Do ATUAL, com informações da Agência Câmara
MANAUS – O presidente Luiz Inácio Lula da Silva (PT) sancionou, com veto parcial, a Lei Complementar 201/23 que viabiliza compensação de R$ 27 bilhões, da União para os estados e Distrito Federal, em razão da redução do ICMS (Imposto Sobre Circulação de Mercadorias) adotada em 2022.
No mês de junho do ano passado, o ex-presidente Jair Bolsonaro (PL) editou a Lei Complementar 194 que alterou partes do Código Tributário Nacional para permitir a redução do ICMS cobrados no preço do combustível e do gás natural. O objetivo foi desonerar os produtos e conter a alta. No mês de março o preço do litro da gasolina chegou a R$ 10 em Acre em Fernando de Noronha, arquipélago administrativamente ligado a Pernambuco.
A nova Lei Complementar, com a compensação aos estados e ao Distrito Federal, foi publicada no DOU (Diário Oficial da União) na noite de terça-feira (24).
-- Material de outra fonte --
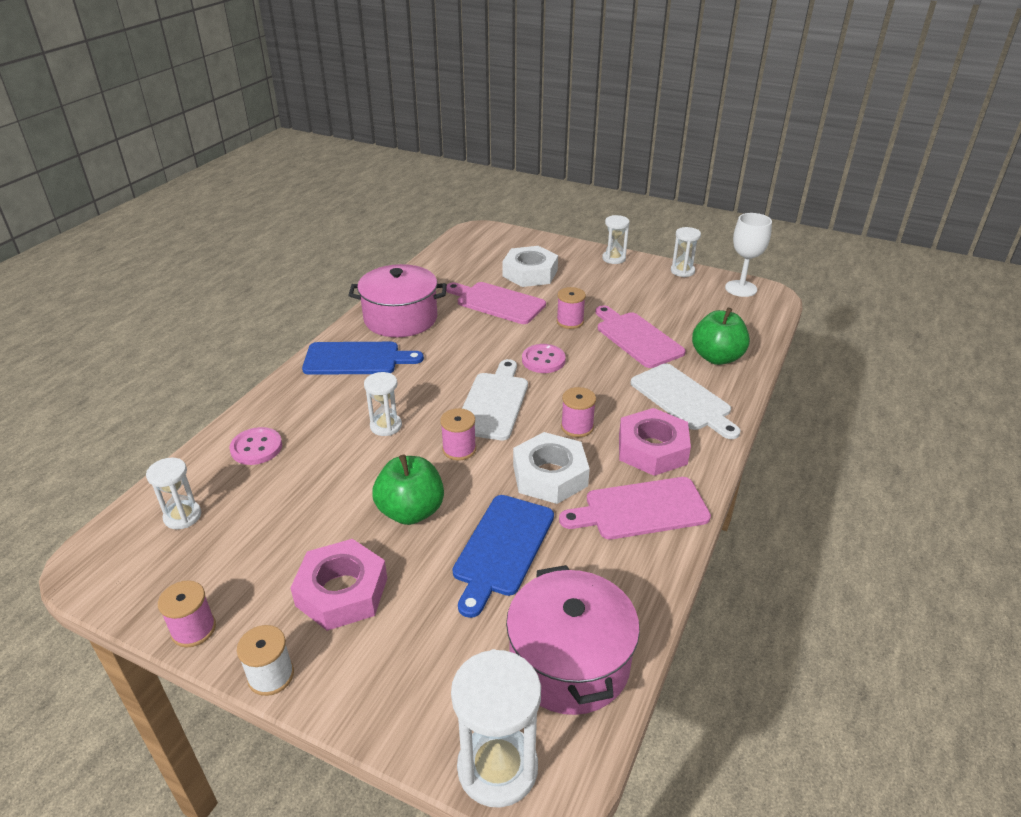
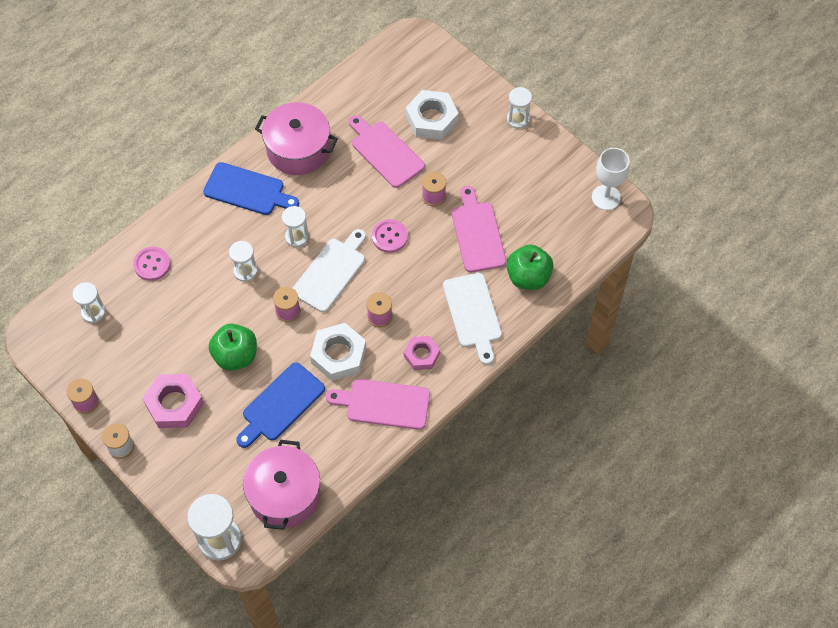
camera: 20 degrees right, 25 degrees up
(652, 449) = (421, 355): pink nut -> pink nut, size x0.63
(682, 271) = (569, 157): white hourglass -> white hourglass (297, 237)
A norma é oriunda do PLP (Projeto de Lei Complementar (PLP) 136/23, de autoria do Governo Federal, aprovado o Poder Executivo, aprovado com alterações pela Câmara dos Deputados e pelo Senado.
O artigo 2º da Lei Complementar 201/23 diz que “a União compensará a quantia nominal de R$ 27.014.900.000,00 (vinte e sete bilhões quatorze milhões e novecentos mil reais) aos Estados e ao Distrito Federal, a título de quitação total do valor devido em razão da redução da arrecadação do ICMS ocasionada pela aplicação do disposto na referida Lei Complementar [194/23]”.
Segundo a Presidência da República, a nova lei assegura que nenhum município perderá arrecadação em relação ao ano de 2022. “Aos estados, vamos garantir a recomposição das perdas dos meses de julho e agosto de 2023”, afirmou Lula.
Trecho vetado
O presidente da República vetou trecho da nova lei complementar que obrigava a União a assumir repasses para os municípios e para o Fundeb se os estados não fizerem isso. A justificativa foi a falta de previsão orçamentária e financeira.
O veto presidencial ainda será analisado pelo Congresso Nacional, em data a definir. Para que um veto seja derrubado, é preciso ao menos a maioria absoluta dos votos de deputados (257) e senadores (41), computados separadamente.